### Exercise brief
Produce a verbatim transcript of the entries below, excluding pictures.
==== Information supplied
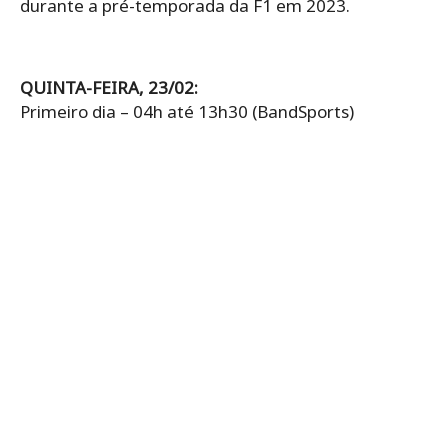
durante a pré-temporada da F1 em 2023.
QUINTA-FEIRA, 23/02:
Primeiro dia – 04h até 13h30 (BandSports)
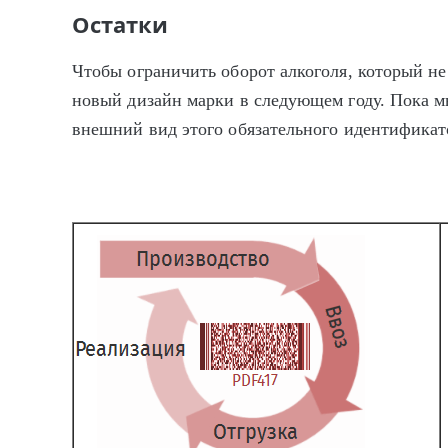
Остатки
Чтобы ограничить оборот алкоголя, который н
новый дизайн марки в следующем году. Пока м
внешний вид этого обязательного идентификат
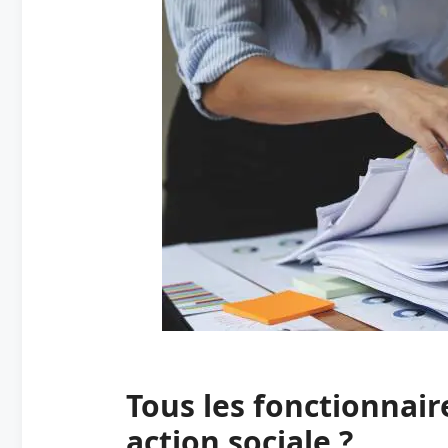
Tous les fonctionnaire
action sociale ?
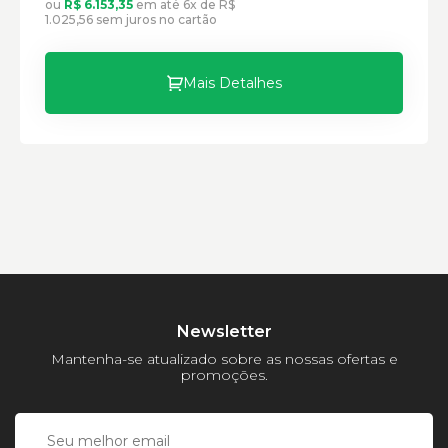
ou
R$ 6.153,35
em até 6x de R$
Peso:
1.025,56 sem juros no cartão
Mais Detalhes
Newsletter
Mantenha-se atualizado sobre as nossas ofertas e
promoções.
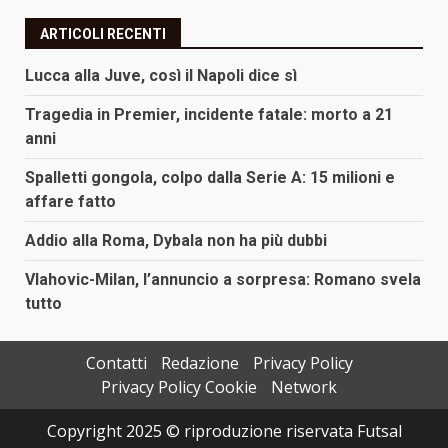
ARTICOLI RECENTI
Lucca alla Juve, così il Napoli dice sì
Tragedia in Premier, incidente fatale: morto a 21
anni
Spalletti gongola, colpo dalla Serie A: 15 milioni e
affare fatto
Addio alla Roma, Dybala non ha più dubbi
Vlahovic-Milan, l’annuncio a sorpresa: Romano svela
tutto
Contatti
Redazione
Privacy Policy
Privacy Policy Cookie
Network
Copyright 2025 © riproduzione riservata Futsal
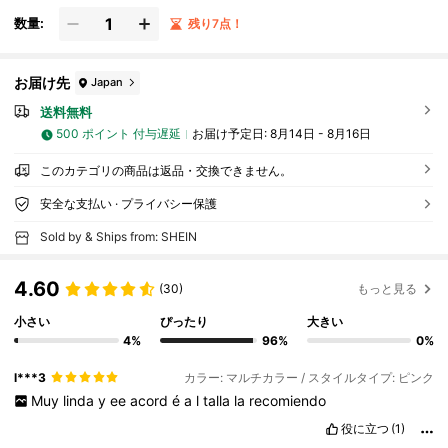
数量:
残り7点！
お届け先
Japan
送料無料
500 ポイント 付与遅延
お届け予定日:
8月14日 - 8月16日
このカテゴリの商品は返品・交換できません。
安全な支払い · プライバシー保護
Sold by & Ships from: SHEIN
4.60
(30)
もっと見る
小さい
ぴったり
大きい
4%
96%
0%
l***3
カラー: マルチカラー / スタイルタイプ: ピンク
Muy
linda
y
ee
acord
é
a
l
talla
la
recomiendo
役に立つ
(1)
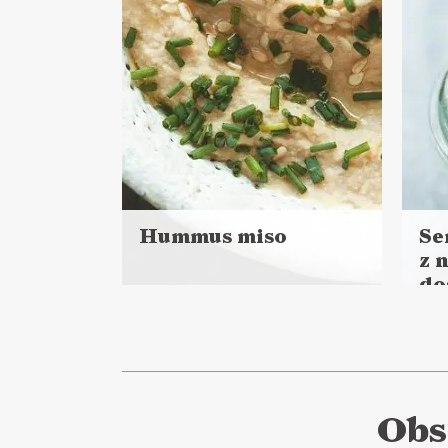
Hummus miso
Se
z 
Czytaj
do
więcej
Czyt
Czas przygotowania: 1 h 15
więc
minut + noc namaczania
Cza
DO CHLEBA
MAJÓWKA ?
CI
SYLWESTER ?
WA
Obs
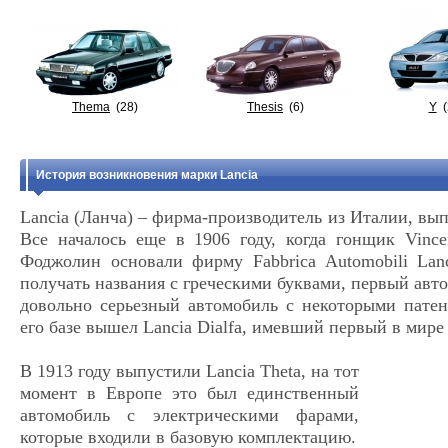
Thema
(28)
Thesis
(6)
Y
(
История возникновения марки Lancia
Lancia (Ланча) – фирма-производитель из Италии, вы
Все началось еще в 1906 году, когда гонщик Vince
Фоджолин основали фирму Fabbrica Automobili Lan
получать названия с греческими буквами, первый авто
довольно серьезный автомобиль с некоторыми пате
его базе вышел Lancia Dialfa, имевший первый в мире
В 1913 году выпустили Lancia Тhеtа, на тот
момент в Европе это был единственный
автомобиль с электрическими фарами,
которые входили в базовую комплектацию.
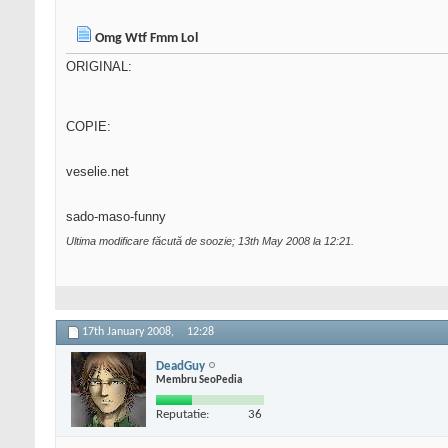
Omg Wtf Fmm Lol
ORIGINAL:
COPIE:
veselie.net
sado-maso-funny
Ultima modificare făcută de soozie; 13th May 2008 la
12:21
.
17th January 2008,
12:28
DeadGuy
Membru SeoPedia
Reputatie:
36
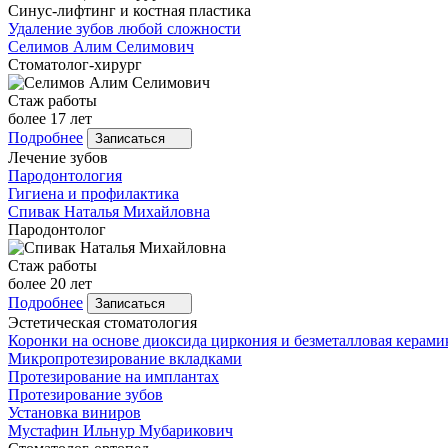
Синус-лифтинг и костная пластика
Удаление зубов любой сложности
Селимов
Алим Селимович
Стоматолог-хирург
Стаж работы
более 17 лет
Подробнее
Записаться
Лечение зубов
Пародонтология
Гигиена и профилактика
Спивак
Наталья Михайловна
Пародонтолог
Стаж работы
более 20 лет
Подробнее
Записаться
Эстетическая стоматология
Коронки на основе диоксида циркония и безметалловая керами
Микропротезирование вкладками
Протезирование на имплантах
Протезирование зубов
Установка виниров
Мустафин
Ильнур Мубарикович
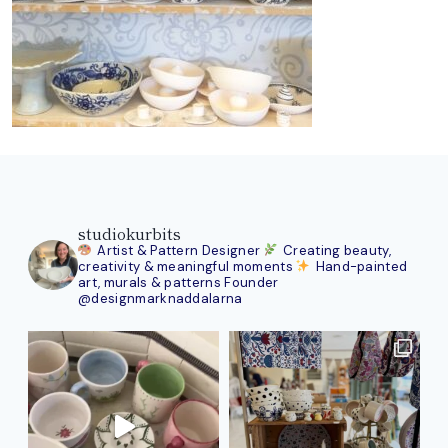
studiokurbits
Artist & Pattern Designer
Creating beauty,
creativity & meaningful moments
Hand-painted
art, murals & patterns
Founder
@designmarknaddalarna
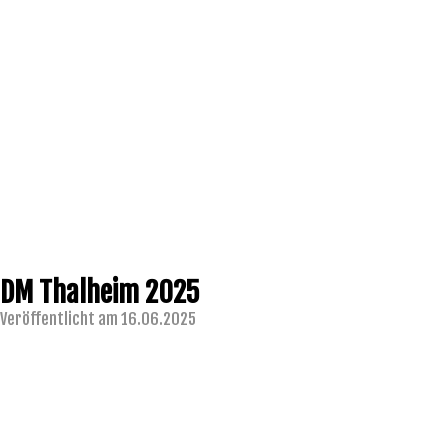
DM Thalheim 2025
Veröffentlicht am 16.06.2025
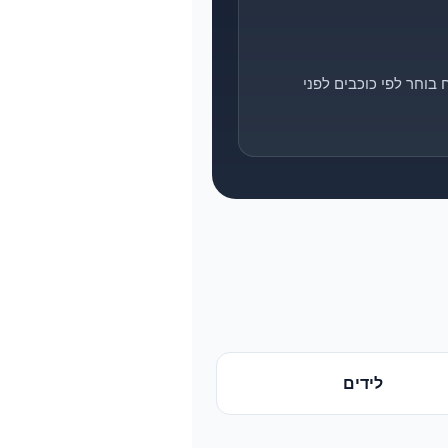
בוחר לפי כוכבים לפני
לידים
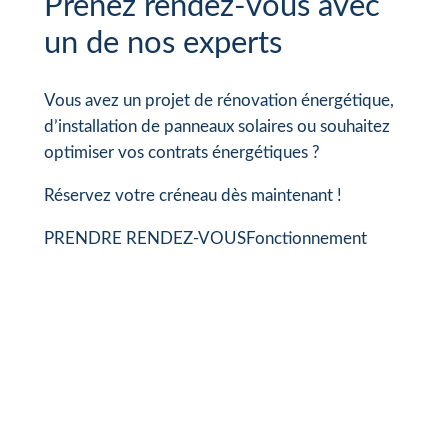
Prenez rendez-vous avec
un de nos experts
Vous avez un projet de rénovation énergétique,
d’installation de panneaux solaires ou souhaitez
optimiser vos contrats énergétiques ?
Réservez votre créneau dès maintenant !
PRENDRE RENDEZ-VOUS
Fonctionnement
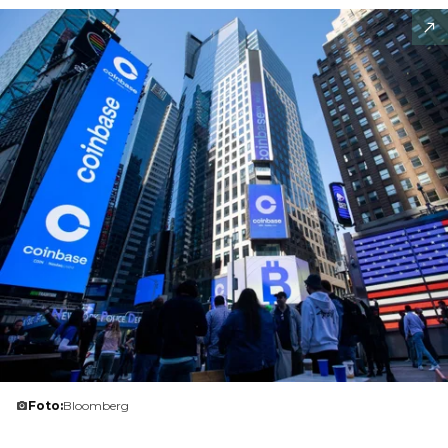
Foto:
Bloomberg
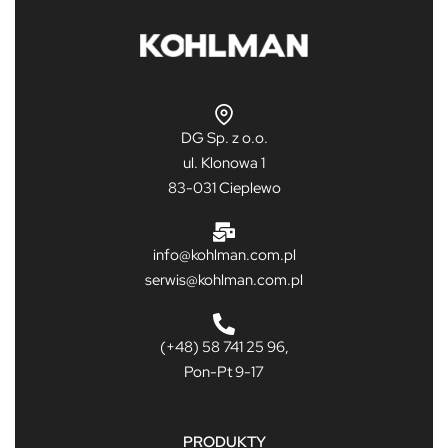
DG Sp. z o.o.
ul. Klonowa 1
83-031 Cieplewo
info@kohlman.com.pl
serwis@kohlman.com.pl
(+48) 58 741 25 96,
Pon-Pt 9-17
PRODUKTY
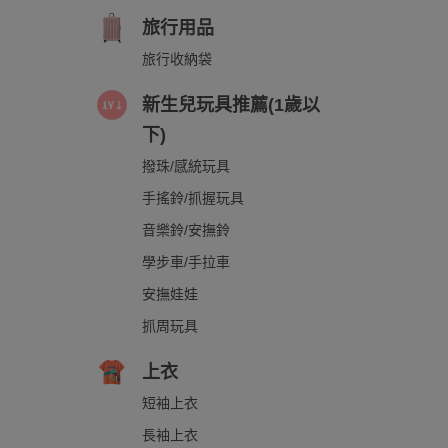
旅行用品
旅行收納袋
新生兒玩具推薦(1歲以
下)
撥珠/感統玩具
手搖鈴/抓握玩具
音樂鈴/安撫鈴
學步車/手拉車
安撫娃娃
抓周玩具
上衣
短袖上衣
長袖上衣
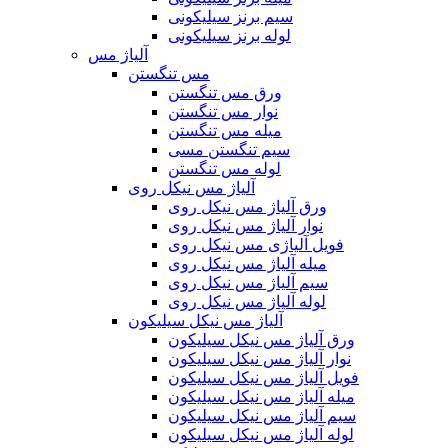
سیم برنز سیلیکونی
لوله برنز سیلیکونی
آلیاژ مس
مس تنگستن
ورق مس تنگستن
نوار مس تنگستن
میله مس تنگستن
سیم تنگستن مسی
لوله مس تنگستن
آلیاژ مس نیکل روی
ورق آلیاژ مس نیکل روی
نوار آلیاژ مس نیکل روی
فویل آلیاژی مس نیکل روی
میله آلیاژ مس نیکل روی
سیم آلیاژ مس نیکل روی
لوله آلیاژ مس نیکل روی
آلیاژ مس نیکل سیلیکون
ورق آلیاژ مس نیکل سیلیکون
نوار آلیاژ مس نیکل سیلیکون
فویل آلیاژ مس نیکل سیلیکون
میله آلیاژ مس نیکل سیلیکون
سیم آلیاژ مس نیکل سیلیکون
لوله آلیاژ مس نیکل سیلیکون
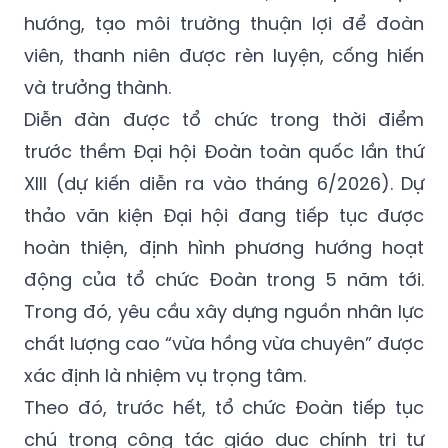
hướng, tạo môi trường thuận lợi để đoàn
viên, thanh niên được rèn luyện, cống hiến
và trưởng thành.
Diễn đàn được tổ chức trong thời điểm
trước thềm Đại hội Đoàn toàn quốc lần thứ
XIII (dự kiến diễn ra vào tháng 6/2026). Dự
thảo văn kiện Đại hội đang tiếp tục được
hoàn thiện, định hình phương hướng hoạt
động của tổ chức Đoàn trong 5 năm tới.
Trong đó, yêu cầu xây dựng nguồn nhân lực
chất lượng cao “vừa hồng vừa chuyên” được
xác định là nhiệm vụ trọng tâm.
Theo đó, trước hết, tổ chức Đoàn tiếp tục
chú trọng công tác giáo dục chính trị tư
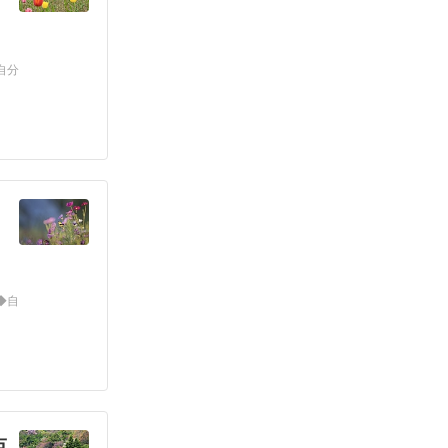
自分
◆自
点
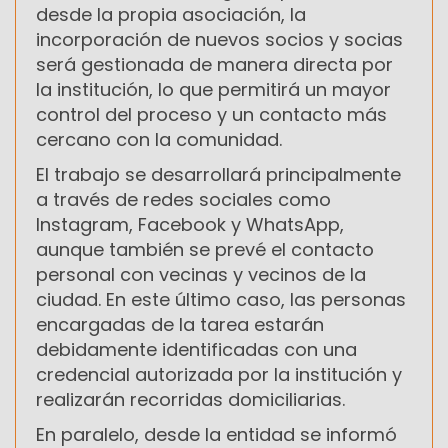
desde la propia asociación, la
incorporación de nuevos socios y socias
será gestionada de manera directa por
la institución, lo que permitirá un mayor
control del proceso y un contacto más
cercano con la comunidad.
El trabajo se desarrollará principalmente
a través de redes sociales como
Instagram, Facebook y WhatsApp,
aunque también se prevé el contacto
personal con vecinas y vecinos de la
ciudad. En este último caso, las personas
encargadas de la tarea estarán
debidamente identificadas con una
credencial autorizada por la institución y
realizarán recorridas domiciliarias.
En paralelo, desde la entidad se informó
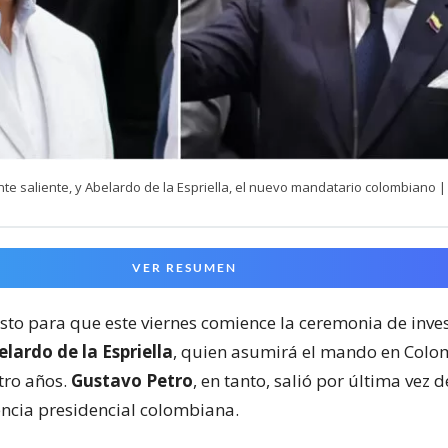
nte saliente, y Abelardo de la Espriella, el nuevo mandatario colombiano |
VER RESUMEN
isto para que este viernes comience la ceremonia de inve
lardo de la Espriella
, quien asumirá el mando en Colo
ro años.
Gustavo Petro
, en tanto, salió por última vez 
encia presidencial colombiana.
========
### Solution to this exercise
durante a pré-temporada da F1 em 2023.
QUINTA-FEIRA, 23/02:
Primeiro dia – 04h até 13h30 (BandSports)
Остатки
Чтобы ограничить оборот алкоголя, который н
новый дизайн марки в следующем году. Пока м
внешний вид этого обязательного идентификат
Tous les fonctionnaire
action sociale ?
ou
R$ 6.153,35
em até 6x de R$
Peso:
1.025,56 sem juros no cartão
Mais Detalhes
Newsletter
Mantenha-se atualizado sobre as nossas ofertas e
promoções.
ARTICOLI RECENTI
Lucca alla Juve, così il Napoli dice sì
Tragedia in Premier, incidente fatale: morto a 21
anni
Spalletti gongola, colpo dalla Serie A: 15 milioni e
affare fatto
Addio alla Roma, Dybala non ha più dubbi
Vlahovic-Milan, l’annuncio a sorpresa: Romano svela
tutto
Contatti
Redazione
Privacy Policy
Privacy Policy Cookie
Network
Copyright 2025 © riproduzione riservata Futsal
数量:
残り7点！
お届け先
Japan
送料無料
500 ポイント 付与遅延
お届け予定日:
8月14日 - 8月16日
このカテゴリの商品は返品・交換できません。
安全な支払い · プライバシー保護
Sold by & Ships from: SHEIN
4.60
(30)
もっと見る
小さい
ぴったり
大きい
4%
96%
0%
l***3
カラー: マルチカラー / スタイルタイプ: ピンク
Muy
linda
y
ee
acord
é
a
l
talla
la
recomiendo
役に立つ
(1)
Hummus miso
Se
z 
Czytaj
do
więcej
Czyt
Czas przygotowania: 1 h 15
więc
minut + noc namaczania
Cza
DO CHLEBA
MAJÓWKA ?
CI
SYLWESTER ?
WA
Obs
Thema
(28)
Thesis
(6)
Y
(
История возникновения марки Lancia
Lancia (Ланча) – фирма-производитель из Италии, вы
Все началось еще в 1906 году, когда гонщик Vince
Фоджолин основали фирму Fabbrica Automobili Lan
получать названия с греческими буквами, первый авто
довольно серьезный автомобиль с некоторыми пате
его базе вышел Lancia Dialfa, имевший первый в мире
В 1913 году выпустили Lancia Тhеtа, на тот
момент в Европе это был единственный
автомобиль с электрическими фарами,
которые входили в базовую комплектацию.
Omg Wtf Fmm Lol
ORIGINAL:
COPIE:
veselie.net
sado-maso-funny
Ultima modificare făcută de soozie; 13th May 2008 la
12:21
.
17th January 2008,
12:28
DeadGuy
Membru SeoPedia
Reputatie:
36
Синус-лифтинг и костная пластика
Удаление зубов любой сложности
Селимов
Алим Селимович
Стоматолог-хирург
Стаж работы
более 17 лет
Подробнее
Записаться
Лечение зубов
Пародонтология
Гигиена и профилактика
Спивак
Наталья Михайловна
Пародонтолог
Стаж работы
более 20 лет
Подробнее
Записаться
Эстетическая стоматология
Коронки на основе диоксида циркония и безметалловая керами
Микропротезирование вкладками
Протезирование на имплантах
Протезирование зубов
Установка виниров
Мустафин
Ильнур Мубарикович
studiokurbits
Artist & Pattern Designer
Creating beauty,
creativity & meaningful moments
Hand-painted
art, murals & patterns
Founder
@designmarknaddalarna
DM Thalheim 2025
Veröffentlicht am 16.06.2025
בוחר לפי כוכבים לפני
לידים
Prenez rendez-vous avec
un de nos experts
Vous avez un projet de rénovation énergétique,
d’installation de panneaux solaires ou souhaitez
optimiser vos contrats énergétiques ?
Réservez votre créneau dès maintenant !
PRENDRE RENDEZ-VOUS
Fonctionnement
Foto:
Bloomberg
DG Sp. z o.o.
ul. Klonowa 1
83-031 Cieplewo
info@kohlman.com.pl
serwis@kohlman.com.pl
(+48) 58 741 25 96,
Pon-Pt 9-17
PRODUKTY
旅行用品
旅行收納袋
新生兒玩具推薦(1歲以
下)
撥珠/感統玩具
手搖鈴/抓握玩具
音樂鈴/安撫鈴
學步車/手拉車
安撫娃娃
抓周玩具
上衣
短袖上衣
長袖上衣
سیم برنز سیلیکونی
لوله برنز سیلیکونی
آلیاژ مس
مس تنگستن
ورق مس تنگستن
نوار مس تنگستن
میله مس تنگستن
سیم تنگستن مسی
لوله مس تنگستن
آلیاژ مس نیکل روی
ورق آلیاژ مس نیکل روی
نوار آلیاژ مس نیکل روی
فویل آلیاژی مس نیکل روی
میله آلیاژ مس نیکل روی
سیم آلیاژ مس نیکل روی
لوله آلیاژ مس نیکل روی
آلیاژ مس نیکل سیلیکون
ورق آلیاژ مس نیکل سیلیکون
نوار آلیاژ مس نیکل سیلیکون
فویل آلیاژ مس نیکل سیلیکون
میله آلیاژ مس نیکل سیلیکون
سیم آلیاژ مس نیکل سیلیکون
لوله آلیاژ مس نیکل سیلیکون
hướng, tạo môi trường thuận lợi để đoàn
viên, thanh niên được rèn luyện, cống hiến
và trưởng thành.
Diễn đàn được tổ chức trong thời điểm
trước thềm Đại hội Đoàn toàn quốc lần thứ
XIII (dự kiến diễn ra vào tháng 6/2026). Dự
thảo văn kiện Đại hội đang tiếp tục được
hoàn thiện, định hình phương hướng hoạt
động của tổ chức Đoàn trong 5 năm tới.
Trong đó, yêu cầu xây dựng nguồn nhân lực
chất lượng cao “vừa hồng vừa chuyên” được
xác định là nhiệm vụ trọng tâm.
Theo đó, trước hết, tổ chức Đoàn tiếp tục
chú trọng công tác giáo dục chính trị tư
自分
◆自
点
desde la propia asociación, la
incorporación de nuevos socios y socias
será gestionada de manera directa por
la institución, lo que permitirá un mayor
control del proceso y un contacto más
cercano con la comunidad.
El trabajo se desarrollará principalmente
a través de redes sociales como
Instagram, Facebook y WhatsApp,
aunque también se prevé el contacto
personal con vecinas y vecinos de la
ciudad. En este último caso, las personas
encargadas de la tarea estarán
debidamente identificadas con una
credencial autorizada por la institución y
realizarán recorridas domiciliarias.
En paralelo, desde la entidad se informó
nte saliente, y Abelardo de la Espriella, el nuevo mandatario colombiano |
VER RESUMEN
isto para que este viernes comience la ceremonia de inve
lardo de la Espriella
, quien asumirá el mando en Colo
ro años.
Gustavo Petro
, en tanto, salió por última vez 
encia presidencial colombiana.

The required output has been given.